→ REQUIRED ACTION
Your answer must be the exact lines from the one holding "ring mcp: (108, 176)" through the end of the entries, with no pictures.

→ DATASET CONTENT
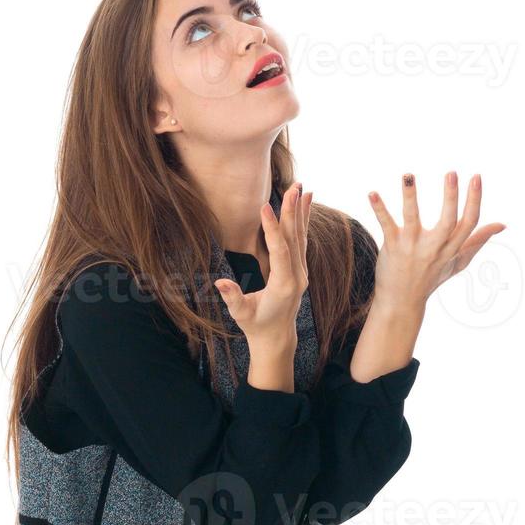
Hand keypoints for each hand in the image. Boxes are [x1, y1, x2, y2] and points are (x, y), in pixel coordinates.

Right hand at [214, 183, 311, 347]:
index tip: (266, 207)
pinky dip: (302, 222)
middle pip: (295, 239)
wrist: (277, 337)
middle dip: (292, 212)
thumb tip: (219, 283)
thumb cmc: (256, 325)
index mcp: (284, 285)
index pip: (280, 251)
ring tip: (302, 188)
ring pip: (301, 237)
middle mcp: (298, 275)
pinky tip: (305, 204)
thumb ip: (233, 298)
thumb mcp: (241, 314)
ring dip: (300, 212)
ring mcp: (302, 271)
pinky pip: (302, 241)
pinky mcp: (301, 269)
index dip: (273, 229)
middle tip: (293, 188)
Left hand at [366, 171, 504, 309]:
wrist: (402, 302)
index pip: (469, 223)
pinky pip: (386, 224)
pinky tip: (372, 192)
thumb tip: (502, 225)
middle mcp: (434, 247)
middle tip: (451, 173)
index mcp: (452, 248)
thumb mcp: (458, 261)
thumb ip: (478, 241)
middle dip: (450, 197)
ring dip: (410, 196)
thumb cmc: (432, 277)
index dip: (474, 200)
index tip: (476, 177)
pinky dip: (379, 208)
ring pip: (412, 218)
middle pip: (447, 221)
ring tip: (408, 174)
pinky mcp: (393, 246)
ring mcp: (412, 247)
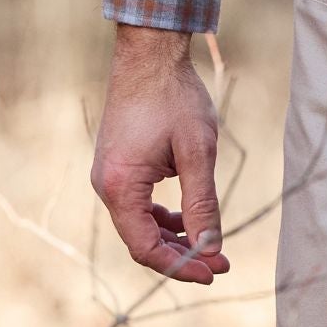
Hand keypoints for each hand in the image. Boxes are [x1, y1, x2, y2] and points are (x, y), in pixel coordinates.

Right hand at [90, 25, 229, 283]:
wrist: (150, 55)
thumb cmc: (175, 98)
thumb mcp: (197, 152)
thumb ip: (202, 203)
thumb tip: (211, 248)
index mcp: (120, 187)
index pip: (146, 248)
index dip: (181, 265)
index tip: (214, 271)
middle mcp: (106, 186)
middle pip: (141, 240)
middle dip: (181, 254)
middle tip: (220, 263)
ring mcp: (108, 176)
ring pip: (140, 224)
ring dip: (174, 236)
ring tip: (209, 244)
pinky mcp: (117, 166)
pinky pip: (138, 204)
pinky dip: (162, 216)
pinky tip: (188, 217)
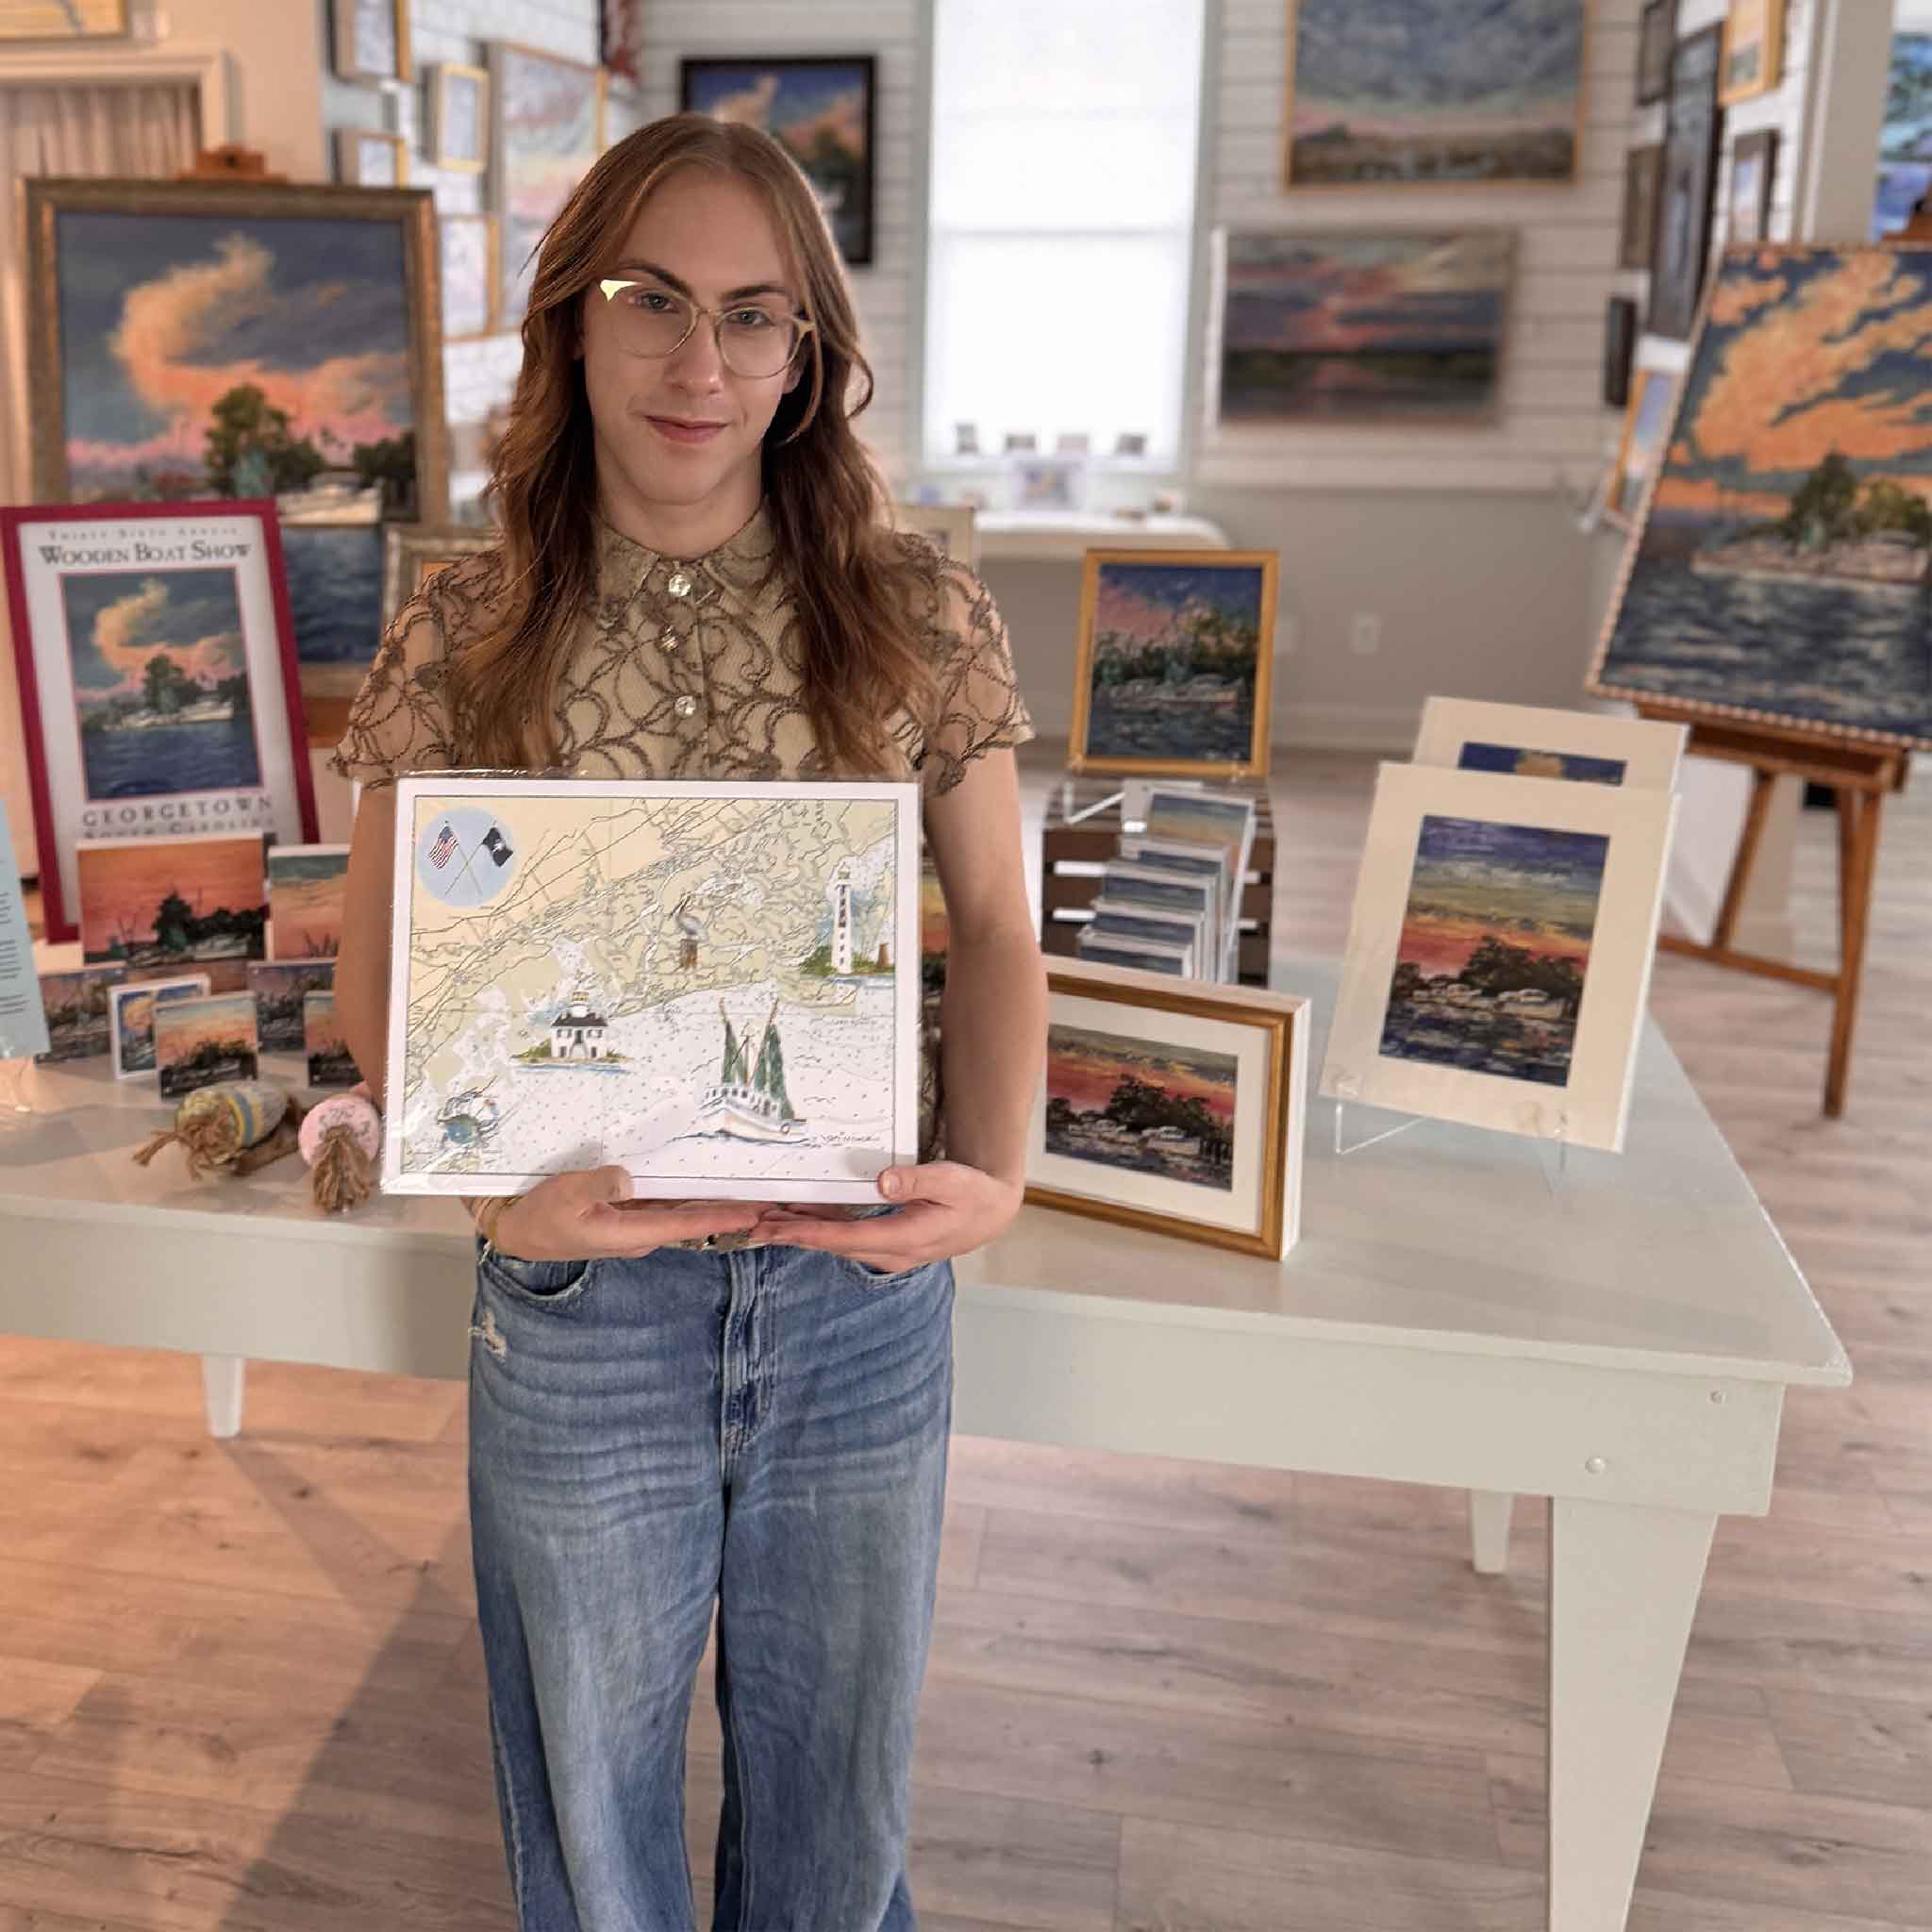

→ ANSWER TO THE EXERCISE
ring mcp: (108, 176)
ring pip: (140, 224)
ring dip: (174, 236)
ring tip: (209, 244)
pinky mcp: (117, 166)
pinky pip: (138, 204)
pinky dip: (162, 216)
pinky tip: (188, 217)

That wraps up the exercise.